───── Supplied data ─────

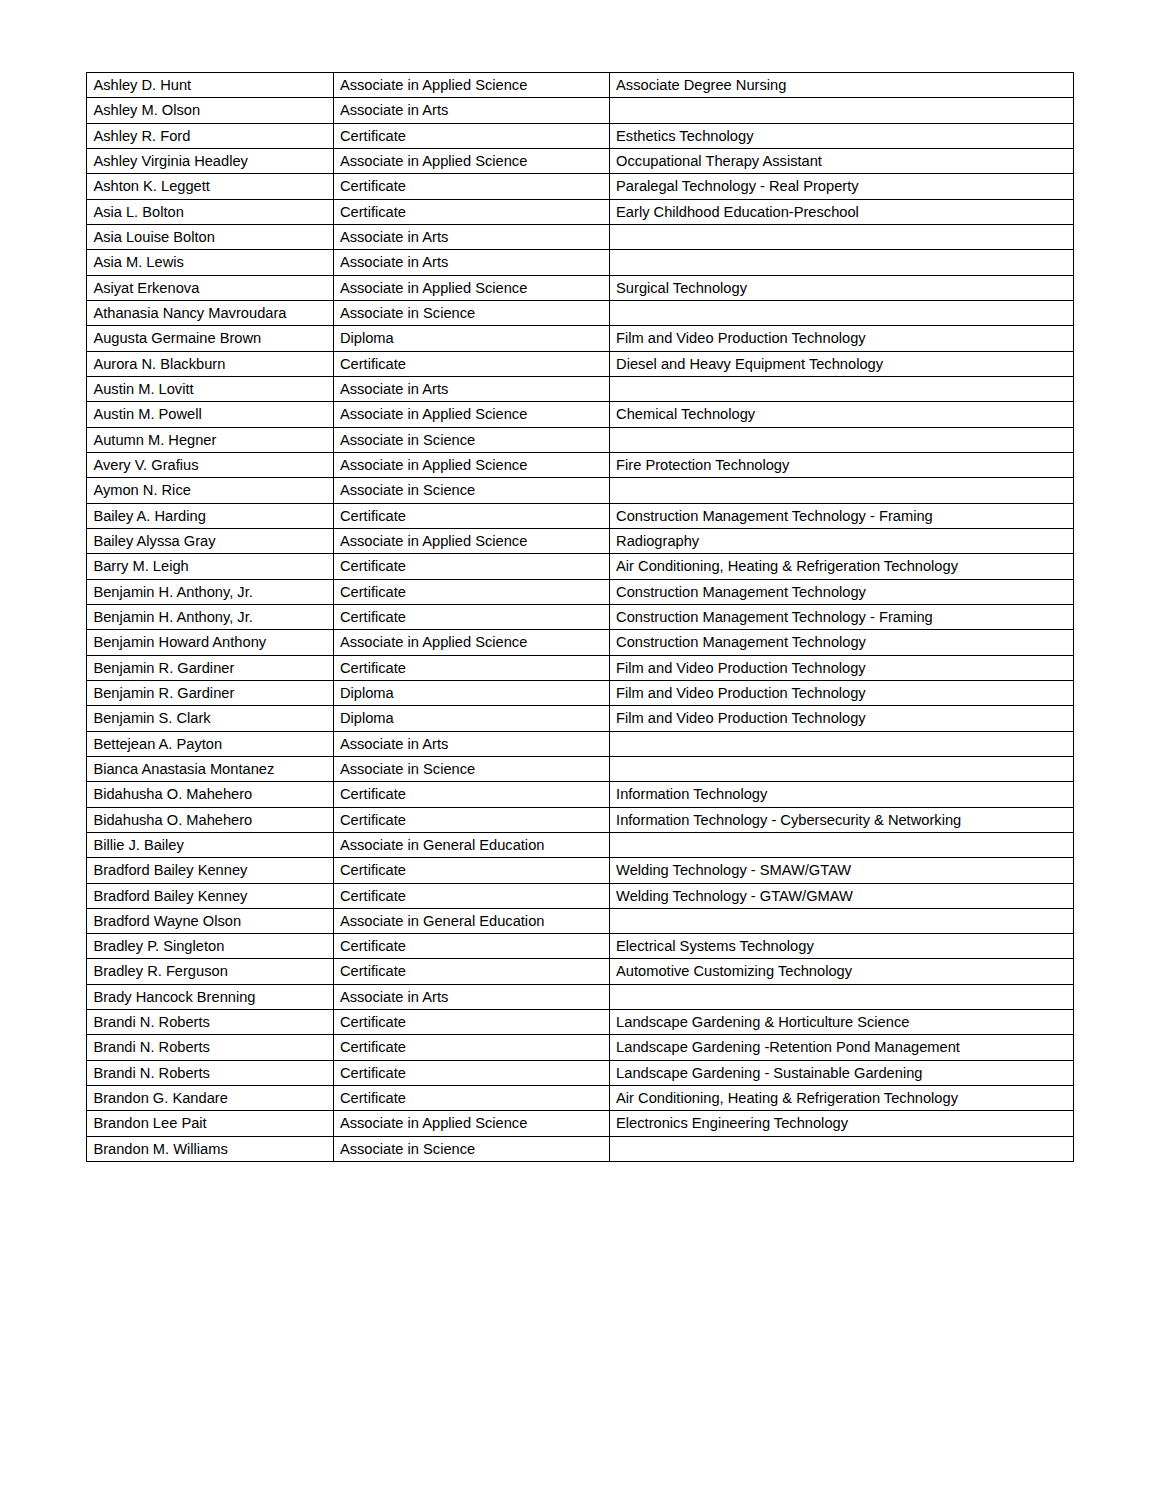| Ashley D. Hunt | Associate in Applied Science | Associate Degree Nursing |
| Ashley M. Olson | Associate in Arts | |
| Ashley R. Ford | Certificate | Esthetics Technology |
| Ashley Virginia Headley | Associate in Applied Science | Occupational Therapy Assistant |
| Ashton K. Leggett | Certificate | Paralegal Technology - Real Property |
| Asia L. Bolton | Certificate | Early Childhood Education-Preschool |
| Asia Louise Bolton | Associate in Arts | |
| Asia M. Lewis | Associate in Arts | |
| Asiyat Erkenova | Associate in Applied Science | Surgical Technology |
| Athanasia Nancy Mavroudara | Associate in Science | |
| Augusta Germaine Brown | Diploma | Film and Video Production Technology |
| Aurora N. Blackburn | Certificate | Diesel and Heavy Equipment Technology |
| Austin M. Lovitt | Associate in Arts | |
| Austin M. Powell | Associate in Applied Science | Chemical Technology |
| Autumn M. Hegner | Associate in Science | |
| Avery V. Grafius | Associate in Applied Science | Fire Protection Technology |
| Aymon N. Rice | Associate in Science | |
| Bailey A. Harding | Certificate | Construction Management Technology - Framing |
| Bailey Alyssa Gray | Associate in Applied Science | Radiography |
| Barry M. Leigh | Certificate | Air Conditioning, Heating & Refrigeration Technology |
| Benjamin H. Anthony, Jr. | Certificate | Construction Management Technology |
| Benjamin H. Anthony, Jr. | Certificate | Construction Management Technology - Framing |
| Benjamin Howard Anthony | Associate in Applied Science | Construction Management Technology |
| Benjamin R. Gardiner | Certificate | Film and Video Production Technology |
| Benjamin R. Gardiner | Diploma | Film and Video Production Technology |
| Benjamin S. Clark | Diploma | Film and Video Production Technology |
| Bettejean A. Payton | Associate in Arts | |
| Bianca Anastasia Montanez | Associate in Science | |
| Bidahusha O. Mahehero | Certificate | Information Technology |
| Bidahusha O. Mahehero | Certificate | Information Technology - Cybersecurity & Networking |
| Billie J. Bailey | Associate in General Education | |
| Bradford Bailey Kenney | Certificate | Welding Technology - SMAW/GTAW |
| Bradford Bailey Kenney | Certificate | Welding Technology - GTAW/GMAW |
| Bradford Wayne Olson | Associate in General Education | |
| Bradley P. Singleton | Certificate | Electrical Systems Technology |
| Bradley R. Ferguson | Certificate | Automotive Customizing Technology |
| Brady Hancock Brenning | Associate in Arts | |
| Brandi N. Roberts | Certificate | Landscape Gardening & Horticulture Science |
| Brandi N. Roberts | Certificate | Landscape Gardening -Retention Pond Management |
| Brandi N. Roberts | Certificate | Landscape Gardening - Sustainable Gardening |
| Brandon G. Kandare | Certificate | Air Conditioning, Heating & Refrigeration Technology |
| Brandon Lee Pait | Associate in Applied Science | Electronics Engineering Technology |
| Brandon M. Williams | Associate in Science | |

─────

#### [Problem to solve]
Your copy of the entries should be exact and free of pictures.

#### [Finished exercise]
| Ashley D. Hunt | Associate in Applied Science | Associate Degree Nursing |
| Ashley M. Olson | Associate in Arts | |
| Ashley R. Ford | Certificate | Esthetics Technology |
| Ashley Virginia Headley | Associate in Applied Science | Occupational Therapy Assistant |
| Ashton K. Leggett | Certificate | Paralegal Technology - Real Property |
| Asia L. Bolton | Certificate | Early Childhood Education-Preschool |
| Asia Louise Bolton | Associate in Arts | |
| Asia M. Lewis | Associate in Arts | |
| Asiyat Erkenova | Associate in Applied Science | Surgical Technology |
| Athanasia Nancy Mavroudara | Associate in Science | |
| Augusta Germaine Brown | Diploma | Film and Video Production Technology |
| Aurora N. Blackburn | Certificate | Diesel and Heavy Equipment Technology |
| Austin M. Lovitt | Associate in Arts | |
| Austin M. Powell | Associate in Applied Science | Chemical Technology |
| Autumn M. Hegner | Associate in Science | |
| Avery V. Grafius | Associate in Applied Science | Fire Protection Technology |
| Aymon N. Rice | Associate in Science | |
| Bailey A. Harding | Certificate | Construction Management Technology - Framing |
| Bailey Alyssa Gray | Associate in Applied Science | Radiography |
| Barry M. Leigh | Certificate | Air Conditioning, Heating & Refrigeration Technology |
| Benjamin H. Anthony, Jr. | Certificate | Construction Management Technology |
| Benjamin H. Anthony, Jr. | Certificate | Construction Management Technology - Framing |
| Benjamin Howard Anthony | Associate in Applied Science | Construction Management Technology |
| Benjamin R. Gardiner | Certificate | Film and Video Production Technology |
| Benjamin R. Gardiner | Diploma | Film and Video Production Technology |
| Benjamin S. Clark | Diploma | Film and Video Production Technology |
| Bettejean A. Payton | Associate in Arts | |
| Bianca Anastasia Montanez | Associate in Science | |
| Bidahusha O. Mahehero | Certificate | Information Technology |
| Bidahusha O. Mahehero | Certificate | Information Technology - Cybersecurity & Networking |
| Billie J. Bailey | Associate in General Education | |
| Bradford Bailey Kenney | Certificate | Welding Technology - SMAW/GTAW |
| Bradford Bailey Kenney | Certificate | Welding Technology - GTAW/GMAW |
| Bradford Wayne Olson | Associate in General Education | |
| Bradley P. Singleton | Certificate | Electrical Systems Technology |
| Bradley R. Ferguson | Certificate | Automotive Customizing Technology |
| Brady Hancock Brenning | Associate in Arts | |
| Brandi N. Roberts | Certificate | Landscape Gardening & Horticulture Science |
| Brandi N. Roberts | Certificate | Landscape Gardening -Retention Pond Management |
| Brandi N. Roberts | Certificate | Landscape Gardening - Sustainable Gardening |
| Brandon G. Kandare | Certificate | Air Conditioning, Heating & Refrigeration Technology |
| Brandon Lee Pait | Associate in Applied Science | Electronics Engineering Technology |
| Brandon M. Williams | Associate in Science | |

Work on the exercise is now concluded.